POTENSI Elaeidobius kamerunicus Faust. SEBAGAI SERANGGA PENYERBUK KELAPA SAWIT (Elaeis guineensis Jacq.) DI KEBUN KELAPA SAWIT RAKYAT KABUPATEN BLITAR
Abstract
Bunga jantan dan bunga betina pada tanaman kelapa sawit terpisah serta
memiliki waktu pematangan yang berbeda sehingga sangat jarang terjadi
penyerbukan sendiri ( Pardamean, 2011). Kenyataan ini menyebabkan tanaman
ini memerlukan penyerbukan silang. Kabupaten Blitar mulai membuka kebun
kelapa sawit rakyat pada tahun 2006 dan baru memanfaatkan E. kamerunicus
sebagai serangga penyerbuk kelapa sawit (SPKS). Tujuan penelitian ini yaitu
untuk mengetahui potensi yang dimiliki oleh E. kamerunicus sebagai serangga
penyerbuk kelapa sawit di Kabupaten Blitar.
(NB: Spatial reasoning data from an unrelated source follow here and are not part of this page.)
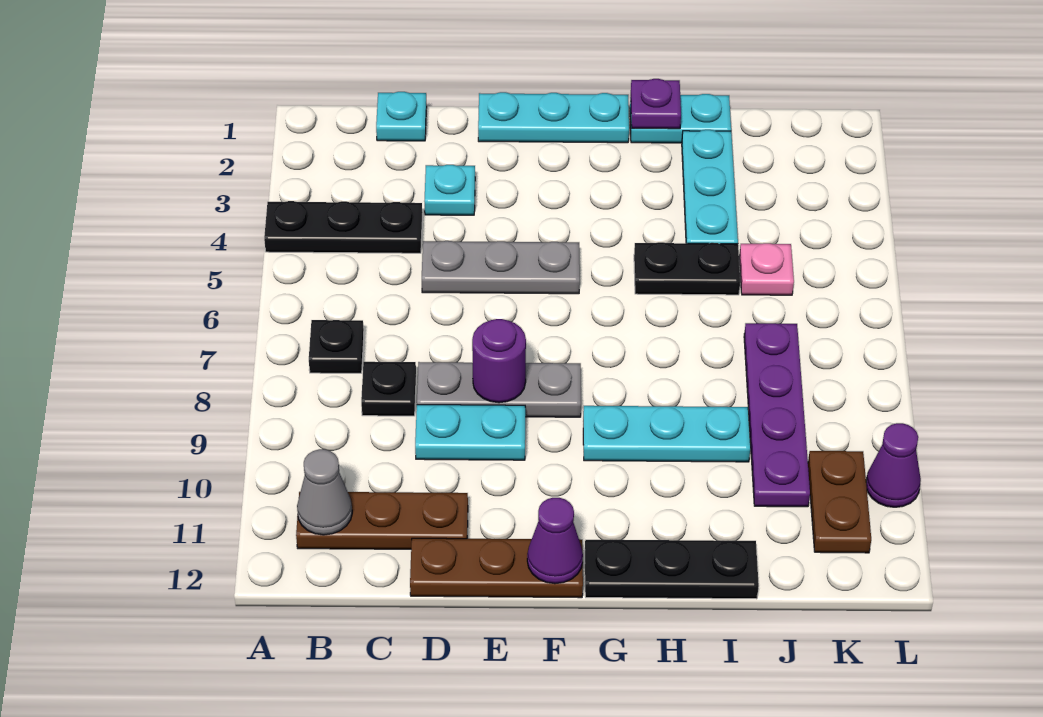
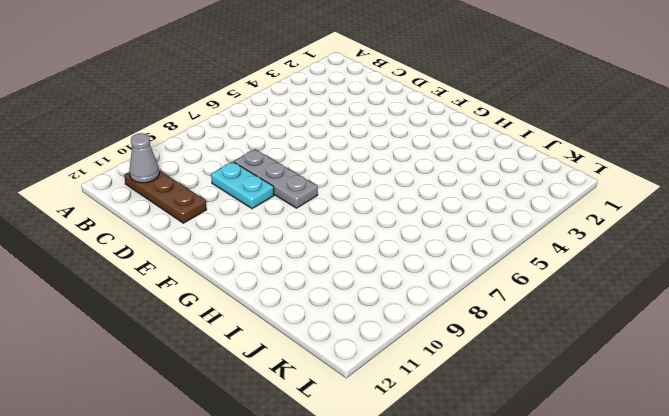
none -> black 1x3 plate [264,201,422,253]
none -> black 1x1 plate [309,320,364,373]
none -> cyan 1x1 plate [376,92,427,141]

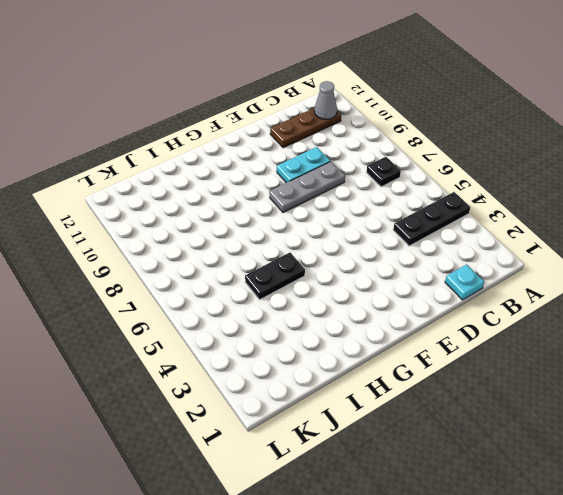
none -> black 1x1 plate [361,362,416,416]
none -> cyan 1x1 plate [424,165,475,215]
none -> grey 1x3 plate [422,241,580,294]

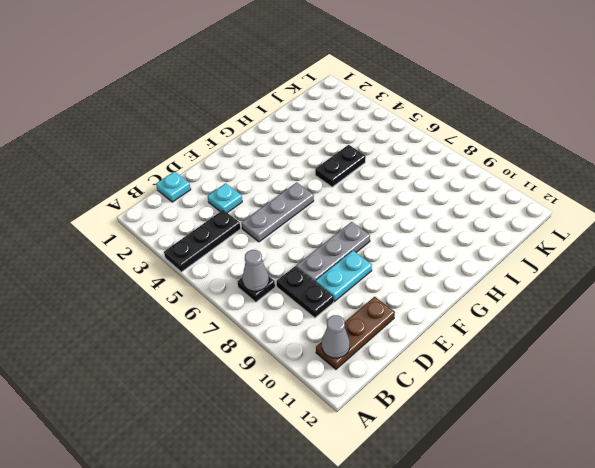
grey 1x1 cone [242,250,269,291] -> none
black 1x2 plate [276,266,334,318] -> black 1x1 plate [361,362,416,416]
none -> brown 1x3 plate [410,538,583,598]
none -> cyan 1x3 plate [478,92,629,143]
none -> cyan 1x3 plate [583,406,750,462]

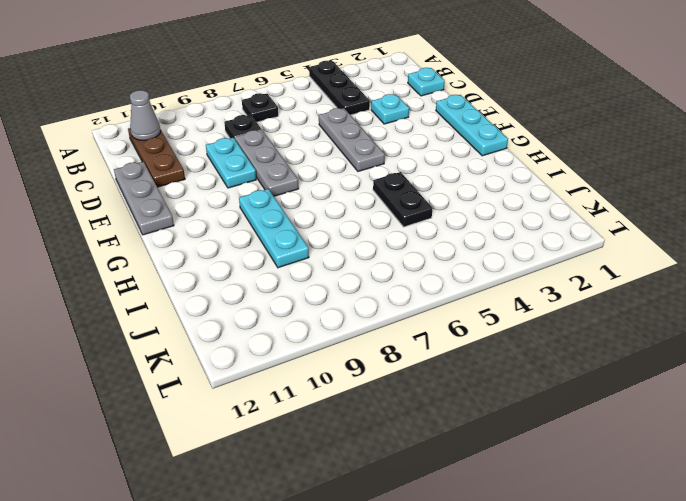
grey 1x3 plate [114,162,174,235] -> brown 1x3 plate [410,538,583,598]
none -> black 1x3 plate [585,540,759,599]
none -> cyan 1x2 plate [630,94,731,143]
none -> cyan 1x3 plate [682,130,738,244]

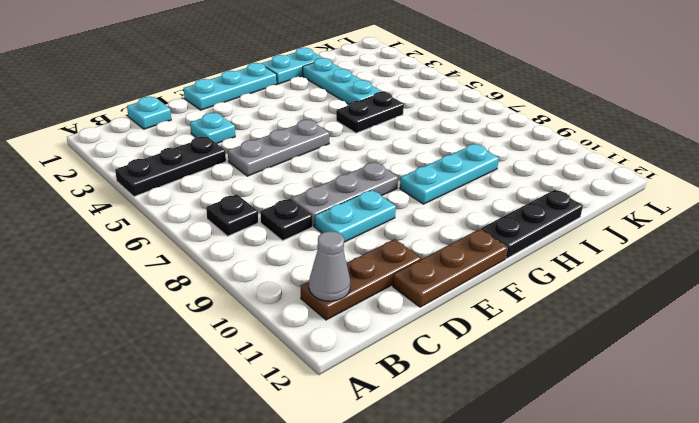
none -> pink 1x1 plate [739,243,794,295]
none -> purple 1x4 plate [744,323,810,507]
none -> brown 1x2 plate [808,451,871,553]

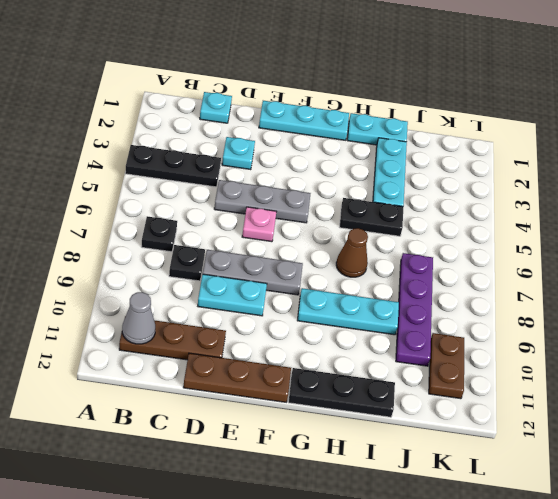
pink 1x1 plate [242,207,276,242] -> pink 1x1 plate moved to [739,243,794,295]
brown 1x1 cone [336,228,368,277] -> none
none -> purple 1x1 cone [866,423,921,507]
none -> purple 1x1 round brick [472,319,526,403]
none -> purple 1x1 cone [527,498,583,584]

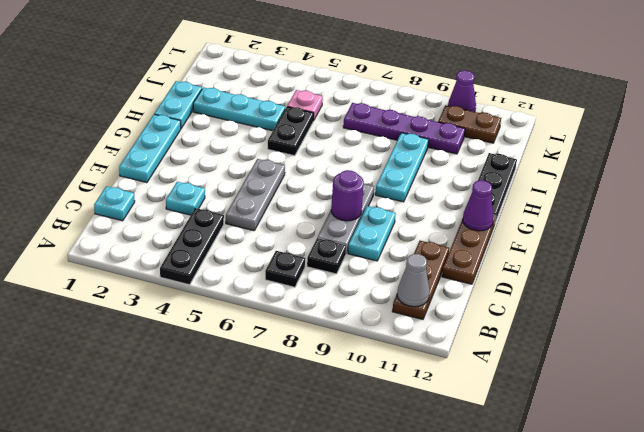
none -> purple 1x1 plate [631,79,681,129]

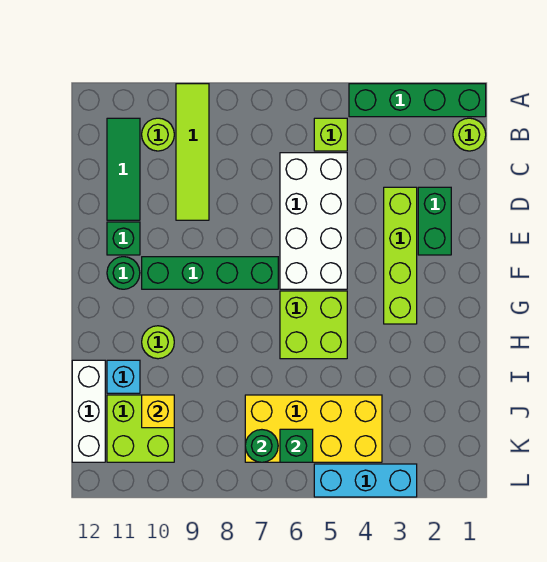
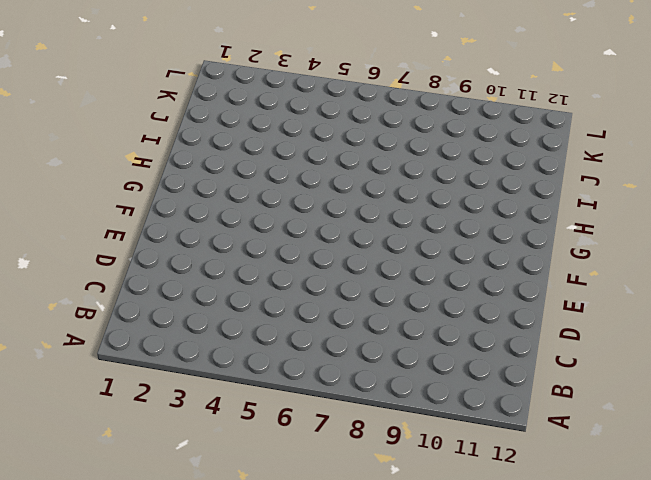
none -> green 1x4 brick [349,84,486,117]
none -> lime 1x4 tile [176,84,209,220]
none -> lime 1x1 round brick [453,118,486,151]

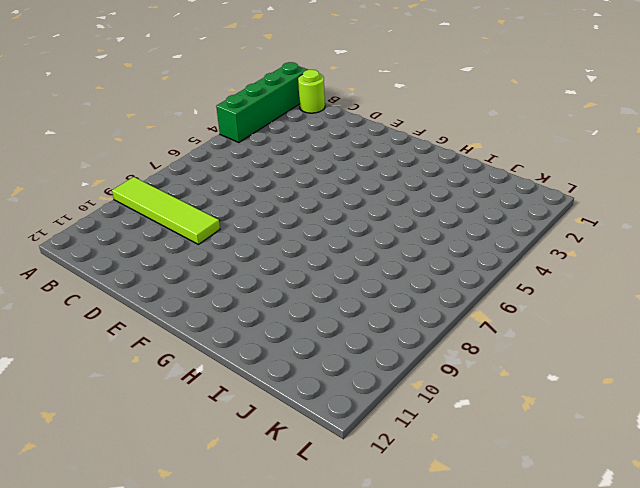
none -> lime 1x1 brick [314,118,347,151]
none -> lime 1x1 round brick [142,118,174,151]
none -> green 1x3 tile [107,118,140,220]

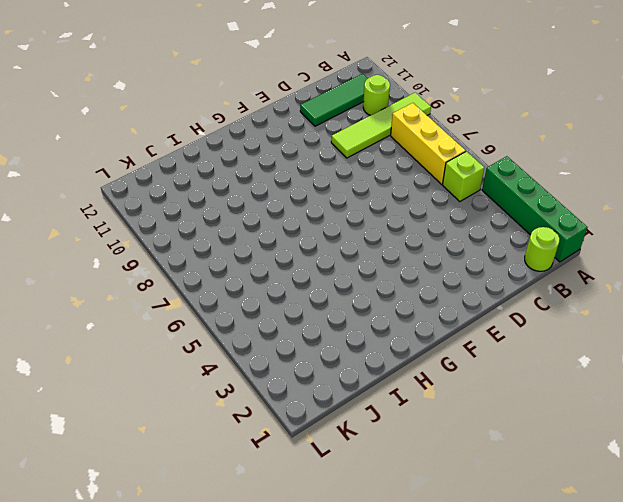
yellow 1x3 brick [391,103,466,184] -> none
none -> white 2x4 brick [280,153,347,289]
none -> green 1x2 brick [418,187,451,255]
none -> lime 1x4 brick [384,187,417,324]

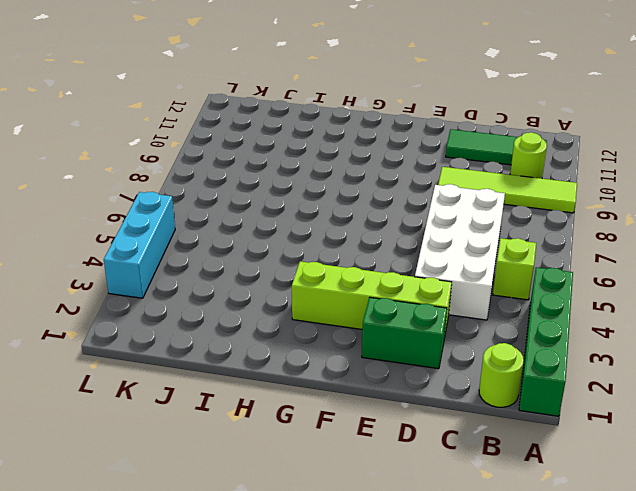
white 2x4 brick [415,184,505,320] -> white 2x4 brick turned to [280,153,347,289]
none -> green 1x1 brick [107,222,140,255]
none -> green 1x4 brick [142,257,278,289]
none -> green 1x1 round brick [107,257,140,289]

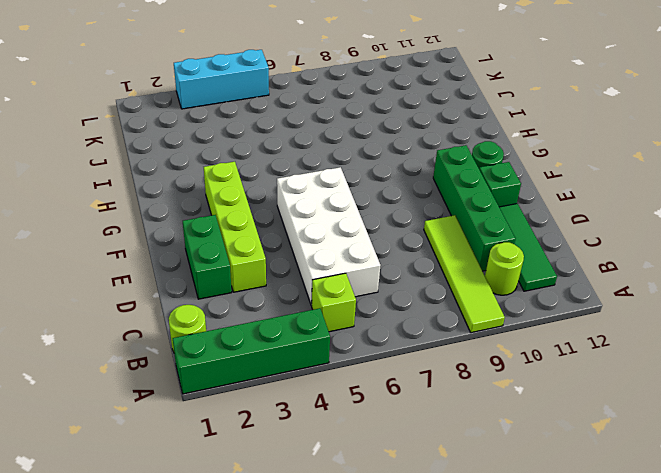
green 1x4 brick [433,145,515,271] -> green 1x4 brick turned to [142,257,278,289]
none -> lime 2x2 brick [280,291,347,359]
none -> lime 1x1 round brick [142,326,174,359]
none -> cyan 1x1 brick [107,360,140,393]

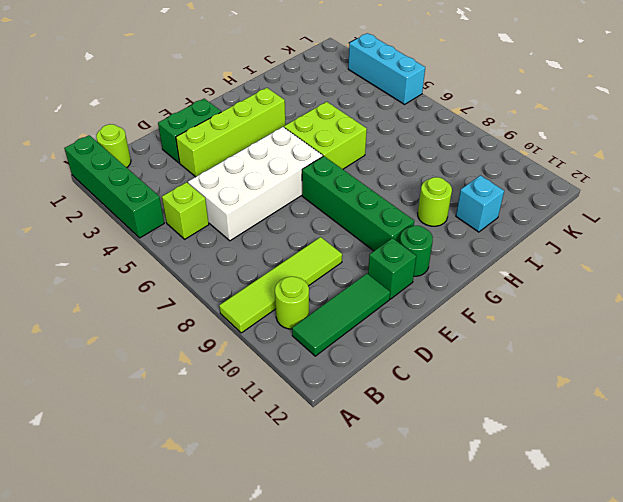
none -> white 1x3 brick [72,360,105,462]
none -> yellow 2x4 brick [245,395,382,462]
none -> lime 2x2 brick [107,395,174,462]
Penelitian dilaksanakan di kebun kelapa sawit rakyat Kabupaten Blitar
bulan Januari sampai Mei 2012, menggunakan metode observasi langsung
terhadap 3 macam potensi, yang dimiliki oleh SPKS, yaitu potensi penyerbukan,
potensi biologi, dan potensi ekonomi. Pengamatan potensi penyerbukan dilakukan
terhadap parameter nilai Fruit set pada TBS hasil penyerbukan buatan dan TBS
hasil penyerbukan E. kamerunicus yang dilanjutkan dengan analisis dengan
menggunakan uji T. Pengamatan potensi biologi dilakukan terhadap parameter
lama hidup imago, lama waktu siklus hidup, serta kemampuan bertelur. Potensi
ekonomi ditentukan dari perhitungan efisiensi biaya penyerbukan yang diberikan
oleh E. kamerunicus dan sisa laba kotor yang diberikan oleh penyerbukan buatan
dan E. kamerunicus.
Hasil penelitian menujukkan bahwa bahwa nilai Fruitset TBS penyerbukan
buatan tidak berbeda nyata dengan Fruitset hasil penyerbukan oleh E.
kamerunicus. Lama hidup imago jantan 19,73 hari sedangkan betina 17,47 hari,
lama siklus hidup 13,58 hari, dan imago betina mampu menghasilkan 32,77 butir
telur semasa hidupnya. Perhitungan potensi ekonomi menunjukkan bahwa E.
kamerunicus mampu menghemat biaya penyerbukan sebesar 47.694 rupiah untuk
tiap 20 pohon/45 hari, serta sisa laba kotor sebesar 39.920 rupiah sedangkan
penyerbukan buatan menghasilkan laba kotor — 9.134 rupiah.